Social Security benefits serve people other than retirees. Based on the recipient’s work record, a spouse and certain dependents can also tap the benefit pool. Workers who have paid into the system, and their dependents, can also receive benefits in the case of a disabling medical condition. Additionally, benefits are available for a spouse and age-qualified dependents in the event of the death of a wage earner who paid into the Social Security system during his working years. However, the Social Security Act provides no benefits to pay for caretakers of the medically disabled Social Security retiree.
Finding a Caretaker
While Social Security does not have a benefit program to pay a caregiver for a medically disabled recipient, there are no restrictions on how the recipient uses his benefit funds. Therefore, the recipient may use his Social Security check to hire a person to assist him. The Social Security Administration suggests that you look to local social service agencies to find and employ a caregiver. You can also get in touch with the community action agency serving your area for assistance. If you have limited funds, these organizations may have resources that can help pay for a caregiver.
Your spouse may assume the role of caregiver if you need assistance because of a medical disability. If he is 62 or older, he may retire early and get his reduced Social Security benefit based on his work record, or if he has not worked long enough to accrue credits for benefits, he can draw benefits off your work record. Even though this is not considered a benefit for a caretaker, it may free him from responsibilities outside the home to care for your medical necessities.
Supplemental Security Income
If the medically disabled Social Security recipient has limited resources, he may qualify for financial support from the federal government’s Supplemental Security Income program. SSI provides a monthly check to those age 65 or older who meet certain income guidelines. There is no requirement attached to how the funds are used, so the recipient may use these monies to contract and pay for a caregiver. Certain individuals under the age of 65 who are blind or disabled and have limited funds may also qualify for the program.

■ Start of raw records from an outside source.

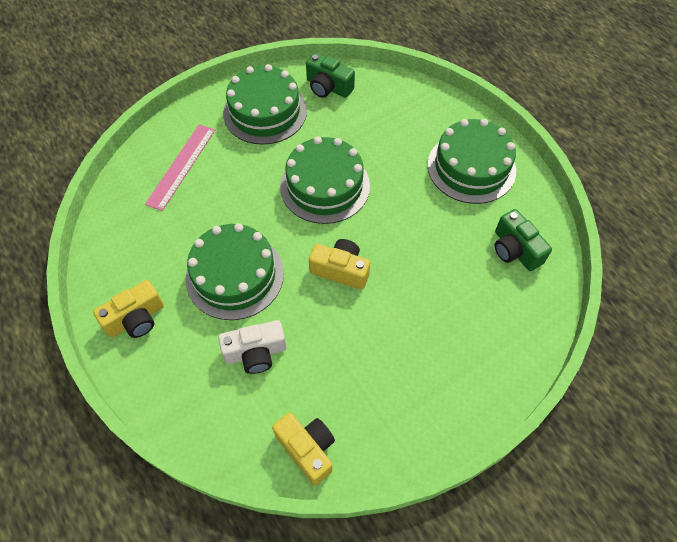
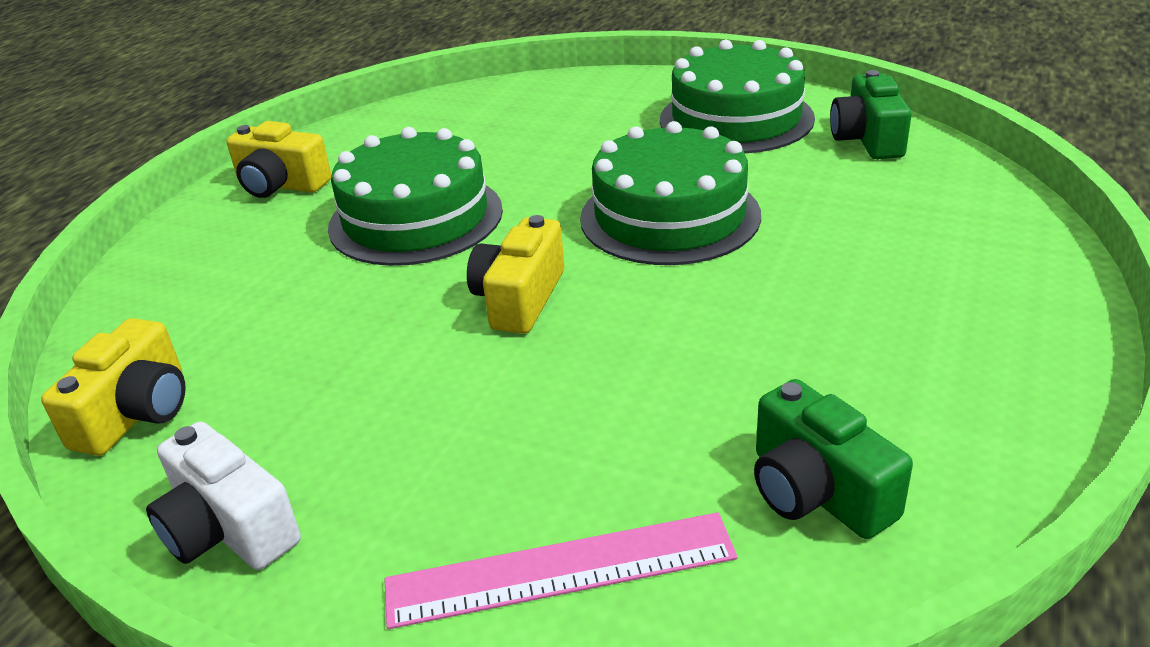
camera: 60 degrees right, 25 degrees down
pink ruler [145,124,215,211] -> pink ruler moved to [384,512,737,629]
white camera [218,320,286,374] -> white camera moved to [146,422,301,570]
yellow camera [309,239,370,290] -> yellow camera turned 150 degrees counterclockwise [467,215,564,334]
green cake [427,119,516,204] -> none
green camera [495,209,552,271] -> green camera turned 60 degrees counterclockwise [754,379,913,539]

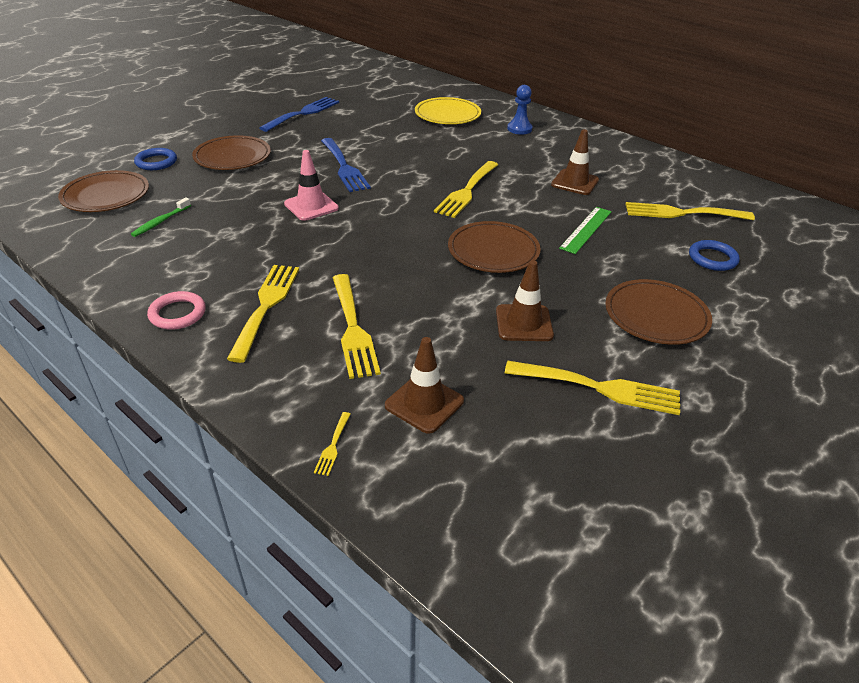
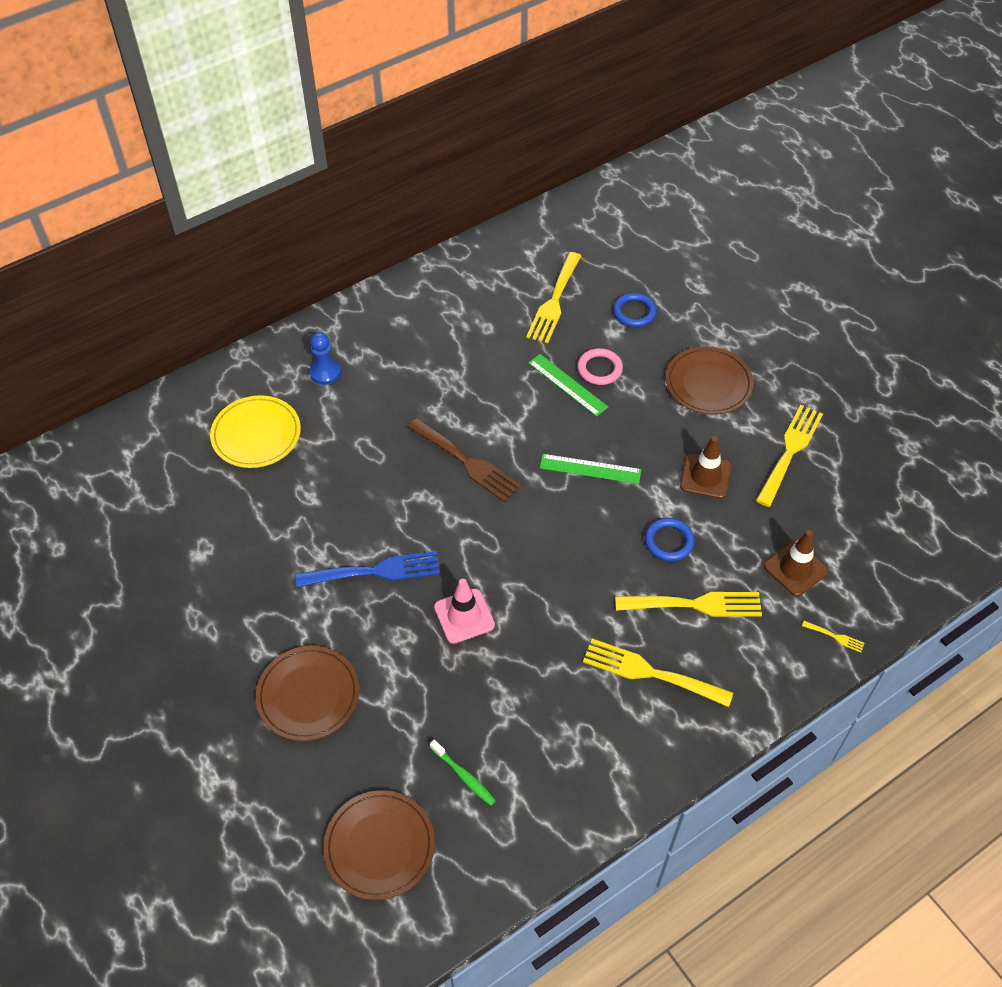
camera: 75 degrees left, 15 degrees up
blue ring [134,148,177,170] -> blue ring moved to [645,518,695,562]
pink ring [147,291,206,330] -> pink ring moved to [577,348,623,385]
blue fork [259,97,339,132] -> none
yellow fork [434,161,498,218] -> brown fork [408,418,521,502]
brown plate [448,221,541,273] -> green ruler [540,454,641,484]
brown traffic cone [551,129,599,195] -> none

If the medically disabled person has a representative payee who handles his Social Security income, the representative payee may make an informed decision about hiring a caretaker for the person he assists. If funds are not available through social services agencies, the representative payee can use funds from the medically disabled individual’s Social Security check to hire a caregiver as long as the disabled person’s primary needs have already been met. If a caregiver is hired, the representative payee should document all fees paid and keep the corresponding receipts.